▸ **WHAT YOU SHOULD DO**
Retype the material below exactly, from its first line through the line with "right back paw: (226, 274)"; the pictures stay out.

▸ **DATA PROVIDED**
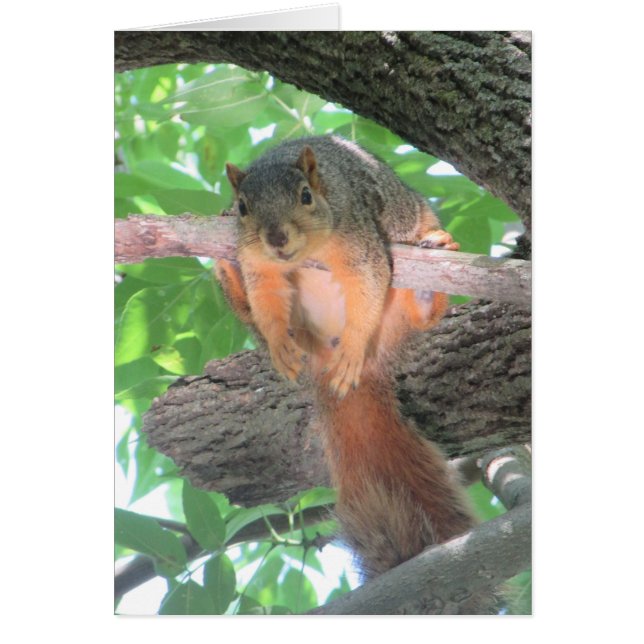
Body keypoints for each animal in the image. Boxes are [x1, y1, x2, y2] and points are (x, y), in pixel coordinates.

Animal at [216, 135, 492, 613]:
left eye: (306, 196)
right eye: (243, 207)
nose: (277, 238)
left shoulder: (358, 238)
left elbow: (367, 283)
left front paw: (355, 340)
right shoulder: (259, 264)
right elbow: (266, 299)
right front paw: (278, 343)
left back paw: (425, 283)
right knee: (251, 309)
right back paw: (226, 274)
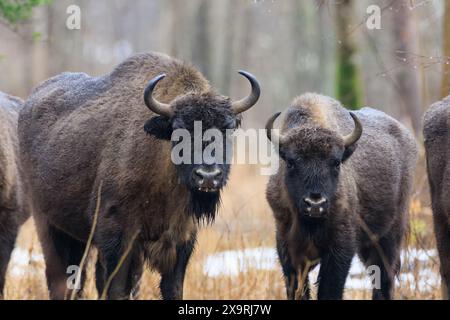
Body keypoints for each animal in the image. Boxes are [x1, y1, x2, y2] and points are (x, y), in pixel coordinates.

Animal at [18, 52, 260, 300]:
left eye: (228, 128)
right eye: (179, 129)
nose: (208, 176)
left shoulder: (182, 240)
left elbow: (171, 288)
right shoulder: (118, 238)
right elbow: (115, 288)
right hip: (47, 224)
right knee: (60, 279)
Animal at [266, 92, 416, 300]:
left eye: (336, 162)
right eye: (290, 162)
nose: (315, 203)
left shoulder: (340, 248)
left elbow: (330, 289)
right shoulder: (287, 247)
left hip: (390, 234)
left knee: (385, 277)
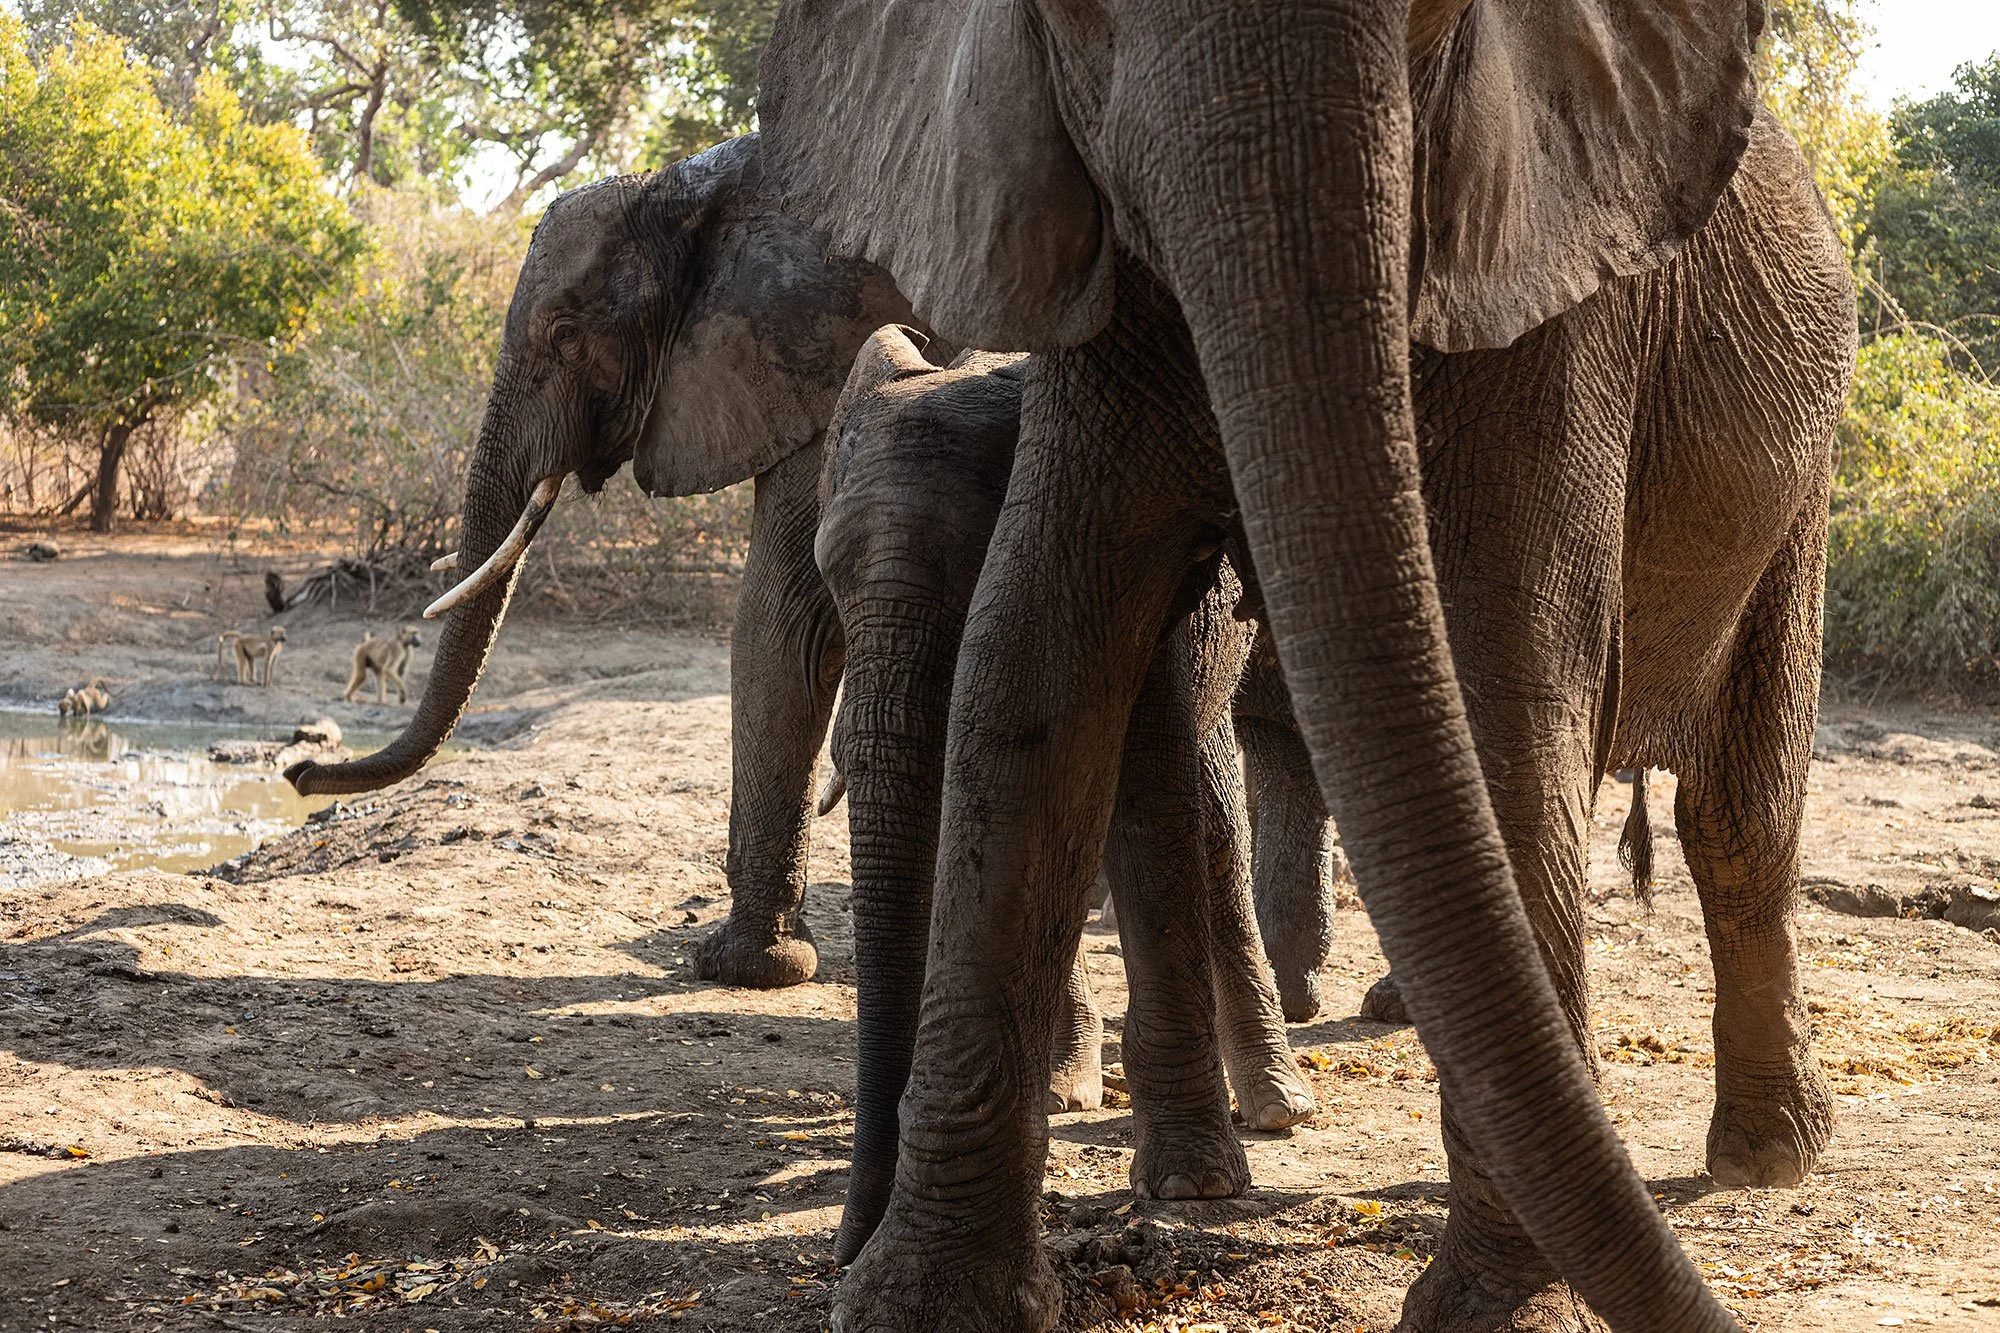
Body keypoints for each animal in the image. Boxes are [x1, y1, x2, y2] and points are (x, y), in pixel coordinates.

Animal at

▸ **RESPONSE TO THE EXERCISE**
Body keypoints for each animal in the image. Boxes are [x1, y1, x2, y2] and points are (x, y), in pixel coordinates.

Animal at [216, 135, 492, 613]:
left eye: (306, 196)
right eye: (243, 207)
nose: (277, 238)
left shoulder: (358, 238)
left elbow: (367, 283)
left front paw: (355, 340)
right shoulder: (259, 264)
right elbow: (266, 299)
right front paw: (278, 343)
left back paw: (425, 283)
right knee: (251, 309)
right back paw: (226, 274)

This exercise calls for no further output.